- _Task item 1_
Write out the entire article on moving from on-premises systems to Snowflake, word for word.

*** Source passage ***

3 Best Practices for On-Prem to Snowflake

  • December 01, 2022

At NTT DATA, we believe in delivering significant business outcomes for organizations across many industries with the use of the Snowflake Data Cloud. The Snowflake Data Cloud is available on all three major clouds (AWS, Azure, and GCP), and it supports a range of workloads including data warehousing, data lakes and data science. With years of experience under our belt, we’ve helped companies modernize and migrate away from costl, rigid, capital-intensive data warehousing appliances such as Teradata, Netezza, and Exadata.

Similarly, companies that have attempted to use big data platforms (Cloudera, Hortonworks, MapR), for data warehousing and BI interactivity, are aggressively moving those workloads to Snowflake. Why? These companies want to take advantage of consumption-based pricing, native SQL (no esoteric tools and skills required), zero infrastructure and management overhead, and unlimited, instant compute scalability — all while still paying by the second.

Each of these technology approaches, from cost-intensive DW appliances and traditional big data platforms, has at least one thing in common—the vast majority of those implementations were deployed on-premise.

Many of the applications and underlying databases that drive the operational and financial systems of record for these companies are on-prem (SAP, Oracle EBS, Oracle RDBMS, SQL Server, DB2, et al). Additionally, they also feed the data warehouses and analytics platforms.

As a result, we are constantly asked questions such as:

  • What do you recommend for getting data to the cloud and into Snowflake?
  • We are really impressed with Snowflake, but can you help us with data movement, data integration, data engineering, or data pipelining from our source systems in our data center?
  • How should I approach a bulk migration to Snowflake that is 20TB+?
  • What is the best way to acquire incremental loads and ensure a reliable change data capture process?

With these factors in mind, I want to share three best practices that we’ve learned when it comes to making the choice to move from on-prem to Snowflake.

***

- _Task item 2_
Give all the records that follow the article again line for line, with the pictures left out of your answer.

*** Input records ***

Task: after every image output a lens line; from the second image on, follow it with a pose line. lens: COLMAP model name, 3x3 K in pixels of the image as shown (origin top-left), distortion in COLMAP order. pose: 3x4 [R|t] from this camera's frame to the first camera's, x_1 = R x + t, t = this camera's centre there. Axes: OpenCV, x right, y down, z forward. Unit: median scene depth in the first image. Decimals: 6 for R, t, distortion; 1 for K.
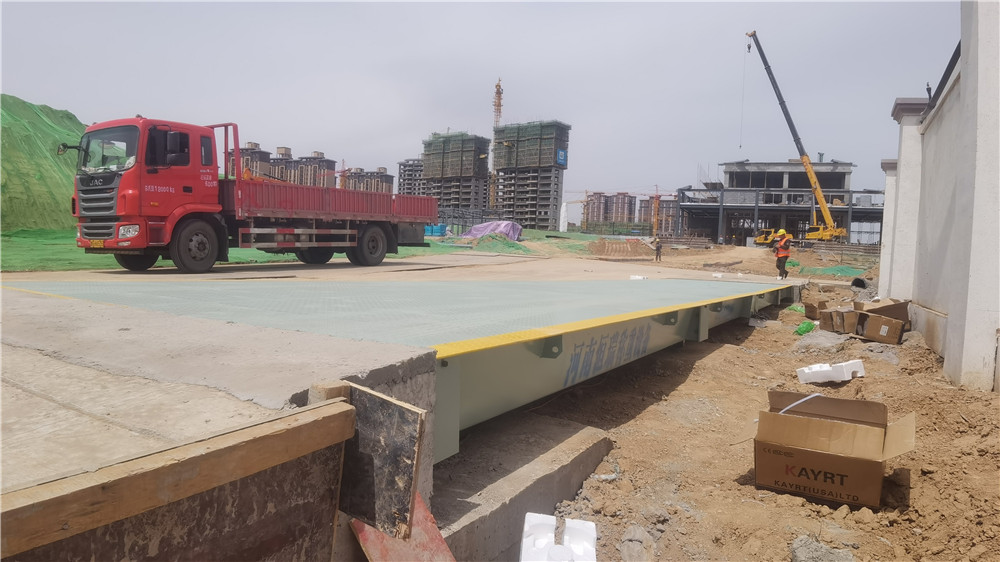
lens RADIAL K [[646.7, 0, 504.5], [0, 646.7, 282.4], [0, 0, 1]] dist [-0.048879, -0.046131]
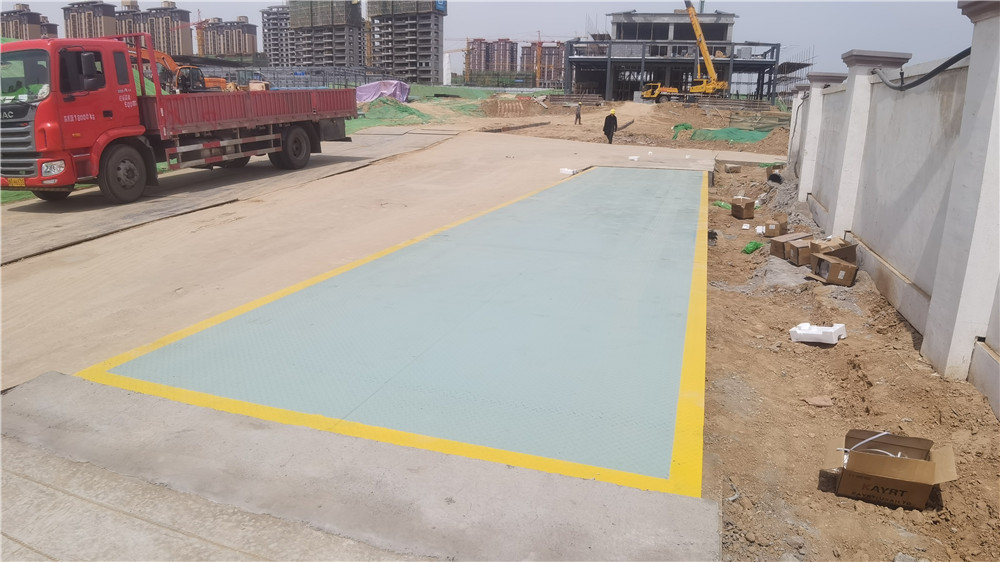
lens RADIAL K [[646.7, 0, 504.5], [0, 646.7, 282.4], [0, 0, 1]] dist [-0.048879, -0.046131]
pose [[0.983359, -0.072790, 0.166453, -0.013355], [0.033756, 0.973477, 0.226283, -0.012124], [-0.178510, -0.216898, 0.959734, -0.002309]]
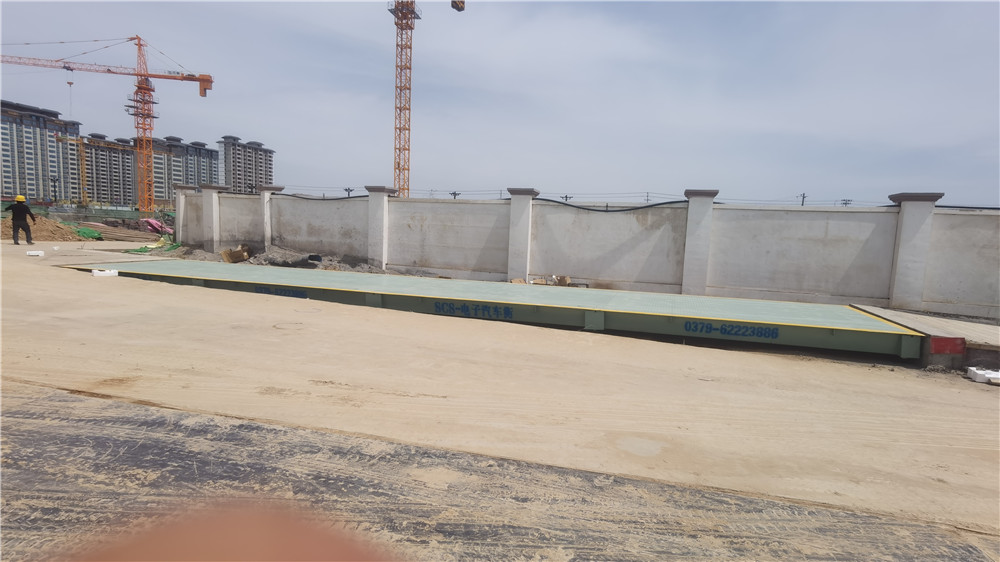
lens RADIAL K [[509.6, 0, 500.0], [0, 509.6, 281.0], [0, 0, 1]] dist [0.003882, 0.000670]
pose [[-0.155686, -0.154049, 0.975721, -0.090263], [-0.008864, 0.987943, 0.154565, -0.017910], [-0.987767, 0.015415, -0.155175, 0.102908]]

***

- _Result 1_
3 Best Practices for On-Prem to Snowflake

  • December 01, 2022

At NTT DATA, we believe in delivering significant business outcomes for organizations across many industries with the use of the Snowflake Data Cloud. The Snowflake Data Cloud is available on all three major clouds (AWS, Azure, and GCP), and it supports a range of workloads including data warehousing, data lakes and data science. With years of experience under our belt, we’ve helped companies modernize and migrate away from costl, rigid, capital-intensive data warehousing appliances such as Teradata, Netezza, and Exadata.

Similarly, companies that have attempted to use big data platforms (Cloudera, Hortonworks, MapR), for data warehousing and BI interactivity, are aggressively moving those workloads to Snowflake. Why? These companies want to take advantage of consumption-based pricing, native SQL (no esoteric tools and skills required), zero infrastructure and management overhead, and unlimited, instant compute scalability — all while still paying by the second.

Each of these technology approaches, from cost-intensive DW appliances and traditional big data platforms, has at least one thing in common—the vast majority of those implementations were deployed on-premise.

Many of the applications and underlying databases that drive the operational and financial systems of record for these companies are on-prem (SAP, Oracle EBS, Oracle RDBMS, SQL Server, DB2, et al). Additionally, they also feed the data warehouses and analytics platforms.

As a result, we are constantly asked questions such as:

  • What do you recommend for getting data to the cloud and into Snowflake?
  • We are really impressed with Snowflake, but can you help us with data movement, data integration, data engineering, or data pipelining from our source systems in our data center?
  • How should I approach a bulk migration to Snowflake that is 20TB+?
  • What is the best way to acquire incremental loads and ensure a reliable change data capture process?

With these factors in mind, I want to share three best practices that we’ve learned when it comes to making the choice to move from on-prem to Snowflake.

- _Result 2_
Task: after every image output a lens line; from the second image on, follow it with a pose line. lens: COLMAP model name, 3x3 K in pixels of the image as shown (origin top-left), distortion in COLMAP order. pose: 3x4 [R|t] from this camera's frame to the first camera's, x_1 = R x + t, t = this camera's centre there. Axes: OpenCV, x right, y down, z forward. Unit: median scene depth in the first image. Decimals: 6 for R, t, distortion; 1 for K.
lens RADIAL K [[646.7, 0, 504.5], [0, 646.7, 282.4], [0, 0, 1]] dist [-0.048879, -0.046131]
lens RADIAL K [[646.7, 0, 504.5], [0, 646.7, 282.4], [0, 0, 1]] dist [-0.048879, -0.046131]
pose [[0.983359, -0.072790, 0.166453, -0.013355], [0.033756, 0.973477, 0.226283, -0.012124], [-0.178510, -0.216898, 0.959734, -0.002309]]
lens RADIAL K [[509.6, 0, 500.0], [0, 509.6, 281.0], [0, 0, 1]] dist [0.003882, 0.000670]
pose [[-0.155686, -0.154049, 0.975721, -0.090263], [-0.008864, 0.987943, 0.154565, -0.017910], [-0.987767, 0.015415, -0.155175, 0.102908]]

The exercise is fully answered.